Ni l’un ni l’autre ! Le social selling, c’est du marketing. Les gens savent ce que sont les réseaux sociaux et comment les utiliser. Par conséquent, les défis ne sont plus tout à fait les mêmes. Aujourd’hui, la question de base est redevenue « comment capturer l’attention des consommateurs ? ». Car c’est le préalable indispensable à toute captation de datas clients, et à toute exploitation commerciale ultérieure…
Les utilisateurs de Facebook, Google, etc., en acceptant la licence d’utilisation du service, autorisent l’accès à beaucoup de leurs données, et offrent donc un potentiel de rêve en termes de transformation commerciale. Les marques peuvent même découvrir des persona – des profils de consommateurs – jusqu’alors inconnus. Le côté sombre, c’est qu’elles vont devoir payer… et repayer, pour avoir ne serait-ce que la possibilité d’essayer d’arriver à leurs fins.
La plus grande transformation du moment pour les entreprises ?

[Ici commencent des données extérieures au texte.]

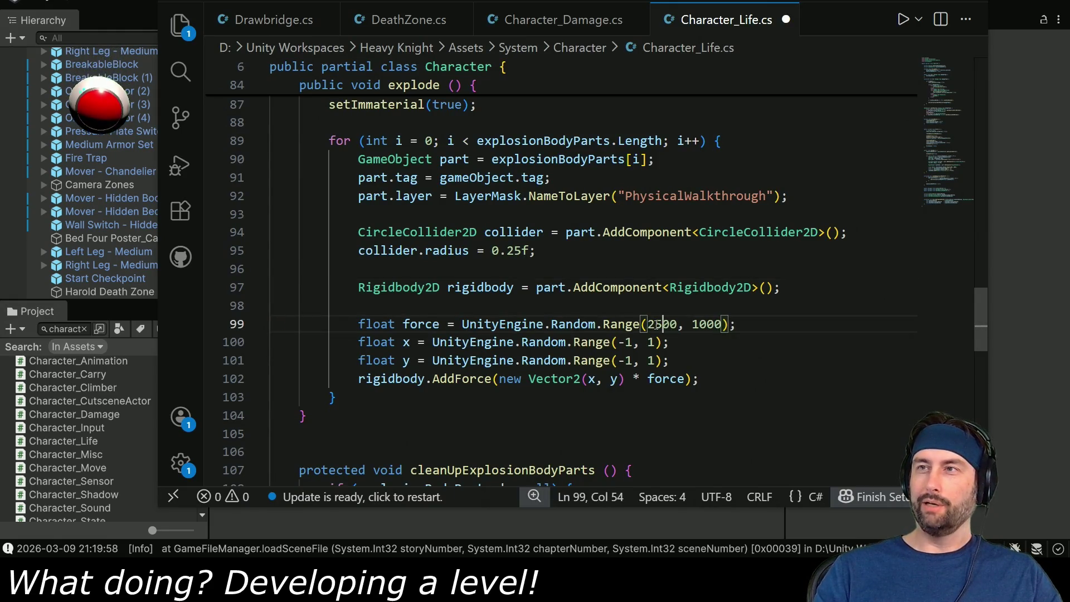
key(ctrl+Right)
key(shift+Left)
key(shift+Left)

L’Intelligence Artificielle (IA), sans aucun doute. Aujourd’hui, sur la base des personas établis grâce aux données, on peut créer des contenus adaptés, et y attacher les tactiques de vente à suivre. Pas mal, mais avec l’IA, les possibilités de micro-ciblage vont devenir vraiment très performantes. Jusqu’à peut-être une complète individualisation ?

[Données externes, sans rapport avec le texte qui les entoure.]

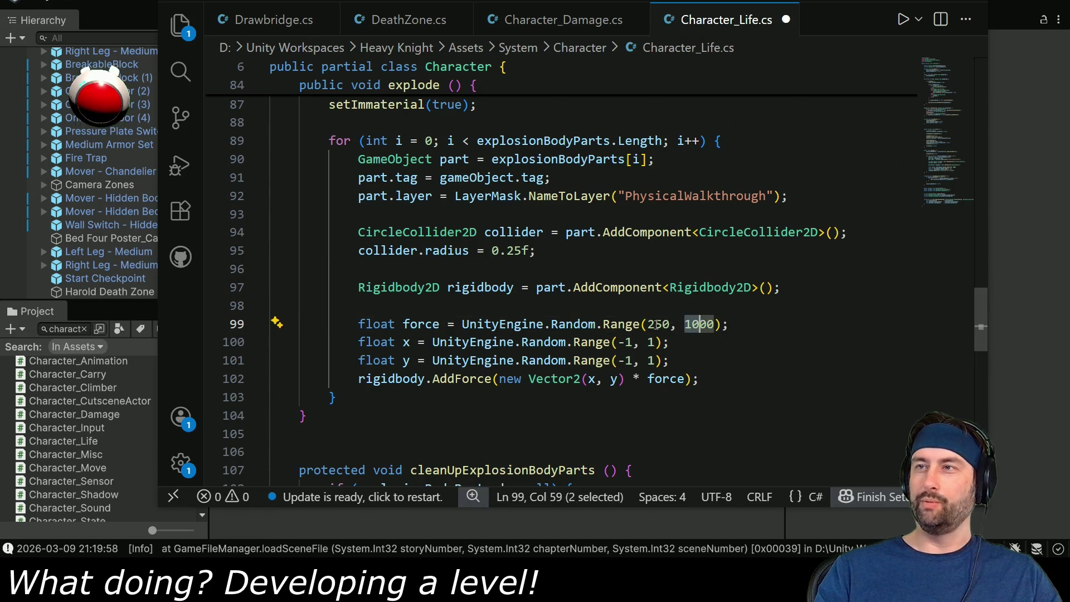
text(5)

De manière générale, les résultats peuvent être encore très largement améliorés. Il est encore très difficile de gérer une masse de données multiples, que l’on s’appelle Facebook ou… Cambridge Analytica.
Quelles sont les limites des médias sociaux et de l'utilisation des données personnelles ?
La limite, c’est la légalité. Le peuple hollandais s’est récemment opposé, via référendum, à un projet de loi sur la surveillance des télécommunications et de l'internet. Le gouvernement néerlandais souhaitait pouvoir accéder aux données fournies par les médias sociaux afin « d’améliorer la protection des citoyens ».
Mais les prétextes d’aujourd’hui ne sont pas forcément ceux de demain. Au nom de quelles idées peut-on surveiller ? C’est la vraie question. « L’image de Big Brother plane encore », rappelle Olivier Blanchard, qui appelle de ses vœux… la protection d’une Big Mother !
Le 25 mai 2018, les entreprises seront contraintes de se conformer au Règlement général sur la protection des données (RGPD). Un règlement européen qui a pour but de donner aux citoyens le contrôle de leurs données personnelles, tout en unifiant les règlementations relatives à la protection de la vie privée dans l’Union Européenne. Les entreprises non conformes à ce règlement seront pénalisées : certaines violations seront passibles d’amendes pouvant atteindre jusqu’à 20 millions d’euros ou 4% du chiffre d’affaires annuel mondial. Le RGPD exige une plus grande transparence de la part des entreprises quant à la nature des données personnelles qu’elles détiennent et au lieu physique dans lequel elles les stockent. Comment les réseaux sociaux vont-ils assurer la sécurisation des données et le respect de la loi, censée protéger les données des citoyens européens, où qu’elles se trouvent ? À terme, si la loi évolue dans le sens de la protection des consommateurs, pourra-t-on encore utiliser les médias sociaux dans une stratégie de vente ? |
Olivier Blanchard parcourt le monde pour parler de la technologie des entreprises, de la rupture en tant que modèle (« Disruption as a model »), ainsi que de l'impact de l'innovation sur les marchés et la culture. Il est l'auteur à succès de « Social Media ROI : Gestion et mesure des efforts de médias sociaux dans votre organisation », et co-auteur de « Building Dragons : la transformation numérique dans l'économie de l'expérience ».